Why do rural hospitals close? Because America
In 1910, The American Medical Association hired a Carnegie Foundation researcher named Abraham Flexner to conduct an independent analysis of medical schools across the country. The resulting report transformed medical education in America - and ultimately led to the closure of more than half of existing medical schools, mostly in poor and rural areas.
In 1904, before the report, there were 160 institutions with more than 28,000 students that awarded an MD. By 1920, the number was down to 85 institutions training 13,800 students.
Responding to the controversy caused by the closure of so many medical colleges, Flexner denied that the poor in America had any particular right to enter medicine “unless it is best for society that he should” and, as Paul Starr wrote in The Social Transformation of American Medicine, Flexner “made no allowance for the inability of low-income communities to pay for the services of highly trained physicians.”
Responding to Flexner, a doctor from Chattanooga, Tennessee, wrote:
True, our entrance requirements are not the same as those of the University of Pennsylvania or Harvard; nor do we pretend to turn out the same sort of finished product. Yet we prepare worthy, ambitious men who have striven hard with small opportunities and risen above their surroundings to become family doctors to the farmers of the south, and to the smaller towns of the mining districts.
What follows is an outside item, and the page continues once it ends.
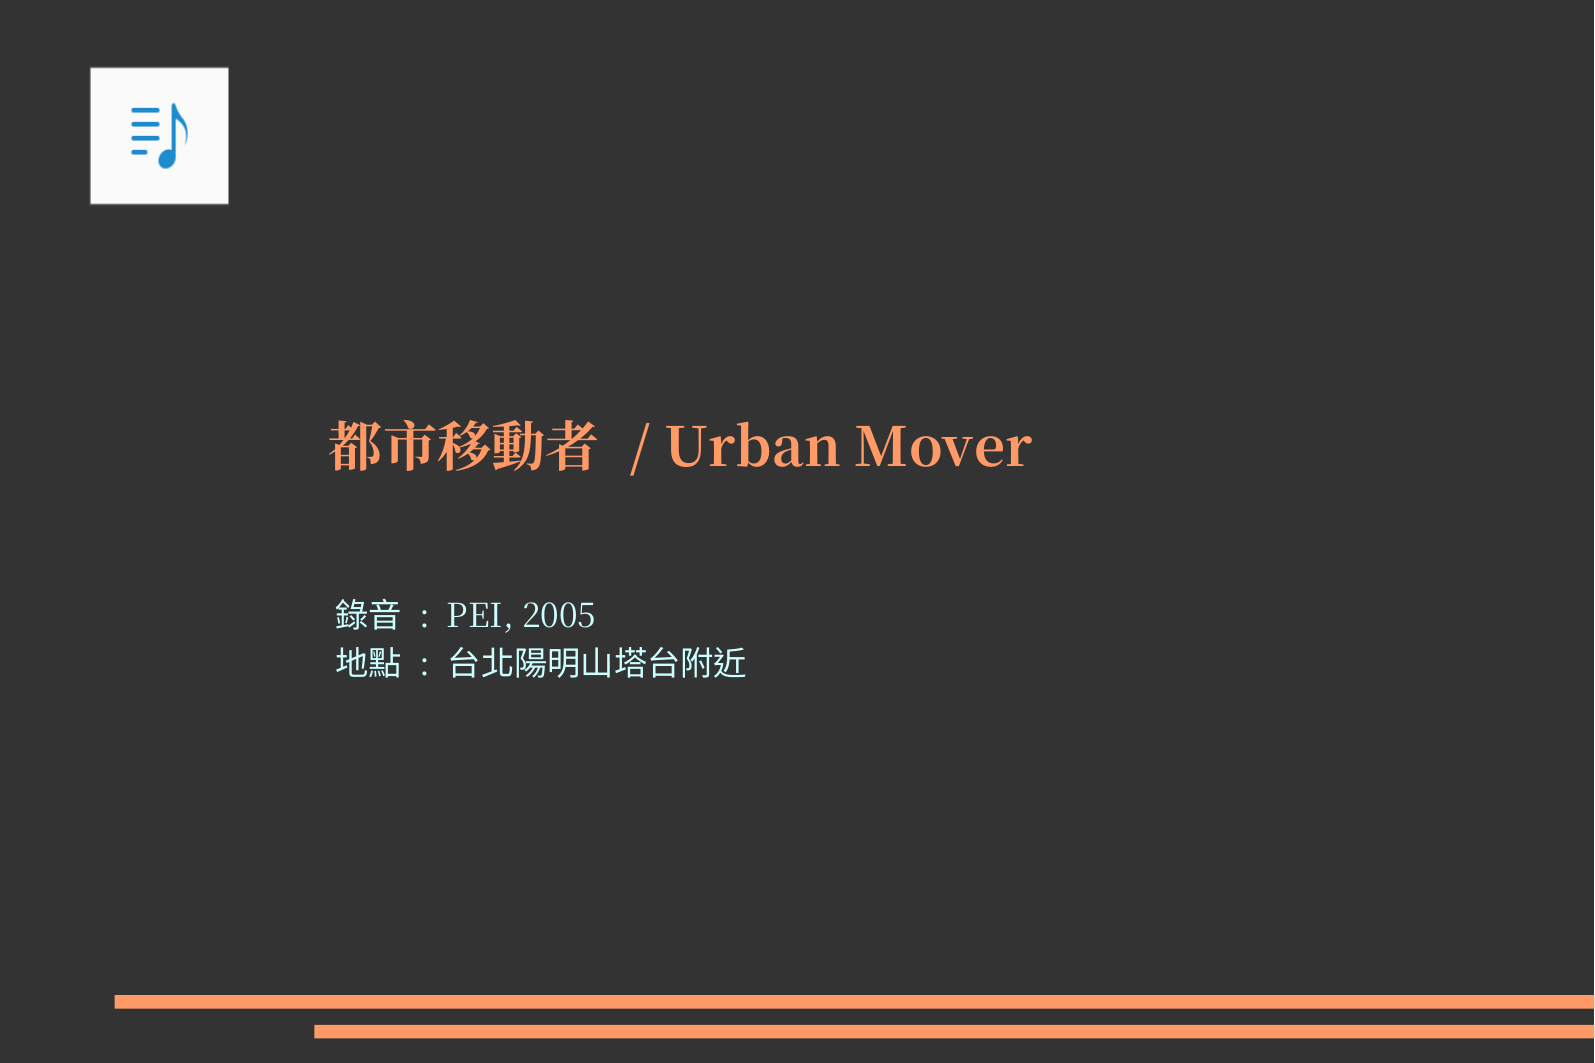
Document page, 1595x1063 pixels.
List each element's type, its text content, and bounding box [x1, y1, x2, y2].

The Chattanooga doctor said that graduates of larger schools from the cities could never be expected to settle in those smaller, rural communities. But, he asked: “Would you say that such people should be denied physicians?”
The problem of America
Ever since James Madison wrote Federalist No. 10 (and perhaps earlier), the challenges of governing such a large country have been evident to those who would seek to balance its competing “factions.” America’s multitude of regions, its populous cities and its wilderness, its rich merchants and its poor farmers, its Midwest farms and its coastal traders, have always presented a challenge.